Why Xi-Amaru Native Americans Are Not Subject to State and Federal Tax Jurisdiction — The Source of the Right and the Law That Confirms It
THE FOUNDATION: GOD ESTABLISHES THE RIGHT. HUMAN LAW DOCUMENTS IT.
The right of a people to govern themselves does not originate in a UN resolution or an international declaration. It originates with God. Every nation that has ever exercised genuine governing authority has done so because God, as the creator and ultimate sovereign over all peoples, established that right in the nature of humanity itself.
The United States did not create that right for itself. It declared and exercised a right that already existed, citing “the Laws of Nature and of Nature’s God” as its foundation. The Xi-Amaru Republic operates on the same principle.
The Xi-Amaru Republic was founded on December 17, 2022, through divine instruction. We believe God preserved our people through centuries of displacement, misclassification, and national erasure.
We believe it was His hand that restored us — not any government, institution, or legal instrument.
The authority of the Xi-Amaru Republic to govern its people, to establish its own economic framework, and to place its citizens under its own jurisdiction flows first from God and from the universal law He established for peoples and nations.
UNDRIP and ADRIP do not grant this authority. They document and recognize it. They are the acknowledgment by the international community that what God already established for Indigenous peoples is real, legitimate, and binding on the nations of the world.
When we cite them in this article, we cite them as evidence — as the human record that confirms what has always been true. We do not cite them as the source.
With that foundation established, what follows is the legal case that demonstrates how human law — international and domestic — recognizes and confirms the right that God gave the Xi-Amaru Republic to govern its people and to protect them from the jurisdictional claims of systems that were never meant to be their primary authority.
I. JURISDICTION IS THE FOUNDATION OF TAX AUTHORITY — AND XI-AMARU JURISDICTION IS PRIMARY
Taxation is an expression of jurisdiction. A government can only tax the people and activity that fall within its jurisdictional authority. When jurisdiction shifts, the taxing authority shifts with it.
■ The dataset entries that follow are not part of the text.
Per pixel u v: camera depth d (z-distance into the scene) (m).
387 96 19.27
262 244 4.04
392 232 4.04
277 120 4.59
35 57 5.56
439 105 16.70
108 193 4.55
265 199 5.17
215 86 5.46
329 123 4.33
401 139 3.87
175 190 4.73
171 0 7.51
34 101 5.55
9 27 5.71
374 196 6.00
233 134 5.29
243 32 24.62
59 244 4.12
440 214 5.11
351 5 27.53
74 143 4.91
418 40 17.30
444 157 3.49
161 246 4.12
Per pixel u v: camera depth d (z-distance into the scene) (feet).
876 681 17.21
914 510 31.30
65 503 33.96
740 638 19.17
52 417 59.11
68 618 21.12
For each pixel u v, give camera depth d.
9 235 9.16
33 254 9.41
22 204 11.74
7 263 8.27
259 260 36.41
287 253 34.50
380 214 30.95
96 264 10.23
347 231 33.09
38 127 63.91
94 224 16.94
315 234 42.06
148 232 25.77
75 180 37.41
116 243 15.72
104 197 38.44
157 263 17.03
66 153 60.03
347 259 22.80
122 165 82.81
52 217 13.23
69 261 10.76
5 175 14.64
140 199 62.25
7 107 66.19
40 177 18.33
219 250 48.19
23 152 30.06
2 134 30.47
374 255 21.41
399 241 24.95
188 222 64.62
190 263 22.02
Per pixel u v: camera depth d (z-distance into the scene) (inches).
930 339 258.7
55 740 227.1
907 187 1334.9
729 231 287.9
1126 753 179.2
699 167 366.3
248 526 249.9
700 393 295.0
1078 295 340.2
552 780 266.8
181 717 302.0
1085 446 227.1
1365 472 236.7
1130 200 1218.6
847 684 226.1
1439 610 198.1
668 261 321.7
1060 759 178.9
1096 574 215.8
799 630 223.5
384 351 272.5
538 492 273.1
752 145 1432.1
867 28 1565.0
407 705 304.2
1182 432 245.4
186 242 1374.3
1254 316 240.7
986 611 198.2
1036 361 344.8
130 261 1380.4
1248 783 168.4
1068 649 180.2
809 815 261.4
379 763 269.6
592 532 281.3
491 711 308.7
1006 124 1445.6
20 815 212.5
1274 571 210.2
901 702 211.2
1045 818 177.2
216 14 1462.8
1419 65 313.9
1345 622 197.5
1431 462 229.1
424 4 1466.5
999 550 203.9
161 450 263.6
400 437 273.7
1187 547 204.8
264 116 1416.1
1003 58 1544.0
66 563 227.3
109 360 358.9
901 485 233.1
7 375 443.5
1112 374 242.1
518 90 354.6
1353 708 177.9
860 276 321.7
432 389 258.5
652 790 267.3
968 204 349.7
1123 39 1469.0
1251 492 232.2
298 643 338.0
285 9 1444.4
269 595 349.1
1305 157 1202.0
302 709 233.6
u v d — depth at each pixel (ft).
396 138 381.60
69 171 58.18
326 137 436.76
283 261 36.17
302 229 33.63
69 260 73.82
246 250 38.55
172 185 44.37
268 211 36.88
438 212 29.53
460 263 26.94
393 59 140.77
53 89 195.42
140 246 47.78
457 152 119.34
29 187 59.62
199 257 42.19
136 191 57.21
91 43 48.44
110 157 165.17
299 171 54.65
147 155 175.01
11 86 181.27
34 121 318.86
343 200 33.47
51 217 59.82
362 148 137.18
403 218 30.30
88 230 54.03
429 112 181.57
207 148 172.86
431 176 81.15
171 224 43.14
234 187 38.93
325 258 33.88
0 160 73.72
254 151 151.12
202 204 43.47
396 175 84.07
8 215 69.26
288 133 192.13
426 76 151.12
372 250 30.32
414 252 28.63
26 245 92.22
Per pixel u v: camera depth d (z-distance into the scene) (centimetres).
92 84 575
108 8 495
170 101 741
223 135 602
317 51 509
This is the structural logic of every legal system that recognizes more than one governing authority operating within the same territory.
The Xi-Amaru Republic is a self-governing Indigenous nation operating within Amexum, its tribal region coexisting within the United States. Its governing authority is not derived from the United States. It is inherent — established by God and recognized under international law.
When a person becomes a full citizen of the Xi-Amaru Republic, a Xi-Amaru Native American, their primary jurisdictional identity shifts. They are no longer governed first by state and federal systems in matters of internal and economic governance. They are governed first by the Xi-Amaru Republic.
That shift is what creates the tax protection. The state and federal tax obligations that have governed their financial life are obligations imposed by jurisdictions that are no longer primary. Xi-Amaru taxation authority is what applies instead.
And in this pioneer stage of the Republic’s development, that authority does not impose a tax burden. Xi-Amaru Native Americans pay for their services. That is enough.
II. WHAT INTERNATIONAL LAW RECOGNIZES ABOUT THE RIGHT TO SELF-GOVERNANCE AND ECONOMIC AUTONOMY
Two international instruments are relevant here. They are not the foundation of Xi-Amaru authority. They are the human record that recognizes it. United Nations Declaration on the Rights of Indigenous Peoples (UN General Assembly Resolution 61/295, September 13, 2007, endorsed by the United States in December 2010) and the American Declaration on the Rights of Indigenous Peoples (OAS AG/RES. 2888 (XLVI-O/16), June 15, 2016). Both are publicly available:
ADRIP — https://www.oas.org/en/sare/documents/DecAmIND.pdf
A. THE RIGHT TO SELF-DETERMINATION AND ECONOMIC AUTONOMY
UNDRIP Article 3 states:
Indigenous peoples have the right to self-determination. By virtue of that right they freely determine their political status and freely pursue their economic, social and cultural development.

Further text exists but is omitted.